▶ Directive 1
On the MCP Mistral OCR Optimized page, how many files can Concurrent Processing handle at once?
▶ Directive 2
Print everything on the MCP Mistral OCR Optimized page from "How do I use" down to "guide with screenshots.".

▶ Excerpted text

How do I use MCP Mistral OCR Optimized?

1. Click on "Install Server". 2. Wait a few minutes for the server to deploy. Once ready, it will show a "Started" state. 3. In the chat, type @ followed by the MCP server name and your instructions, e.g., "@MCP Mistral OCR Optimized extract the tables from invoice.pdf into markdown" That's it! The server will respond to your query, and you can continue using it as needed. Here is a step-by-step guide with screenshots.

MCP Mistral OCR Optimized

Optimized MCP server for OCR processing using Mistral AI with batch processing and async connection pooling.

🚀 Key Optimizations

Feature	Benefit
Batch Processing API	Up to 50% cost reduction for large file sets
Async Connection Pooling	20-30% faster processing for multiple files
Token-Efficient Defaults	`include_images=False`, `table_format=markdown` saves 30-40% tokens
Concurrent Processing	Process up to 5 files simultaneously
Cross-Platform Paths	Works on Windows, macOS, Linux, and Docker
Configurable Parameters	Fine-tune OCR output with table_format, headers, footers

📦 Installation

Using UV (Recommended)

▶ Data listing
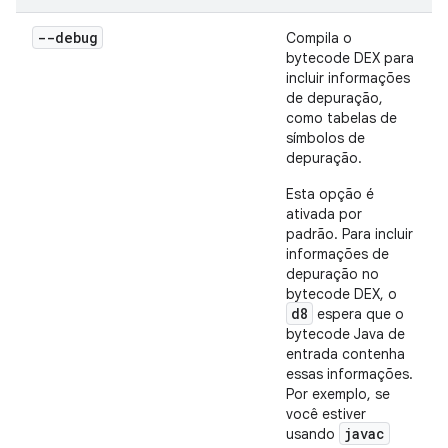
--debug
Compila o
bytecode DEX para
incluir informações
de depuração,
como tabelas de
símbolos de
depuração.
Esta opção é
ativada por
padrão. Para incluir
informações de
depuração no
bytecode DEX, o
d8
espera que o
bytecode Java de
entrada contenha
essas informações.
Por exemplo, se
você estiver
javac
usando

▶ Exercise result 1
Up to 5 files simultaneously.

▶ Exercise result 2
How do I use MCP Mistral OCR Optimized?

1. Click on "Install Server". 2. Wait a few minutes for the server to deploy. Once ready, it will show a "Started" state. 3. In the chat, type @ followed by the MCP server name and your instructions, e.g., "@MCP Mistral OCR Optimized extract the tables from invoice.pdf into markdown" That's it! The server will respond to your query, and you can continue using it as needed. Here is a step-by-step guide with screenshots.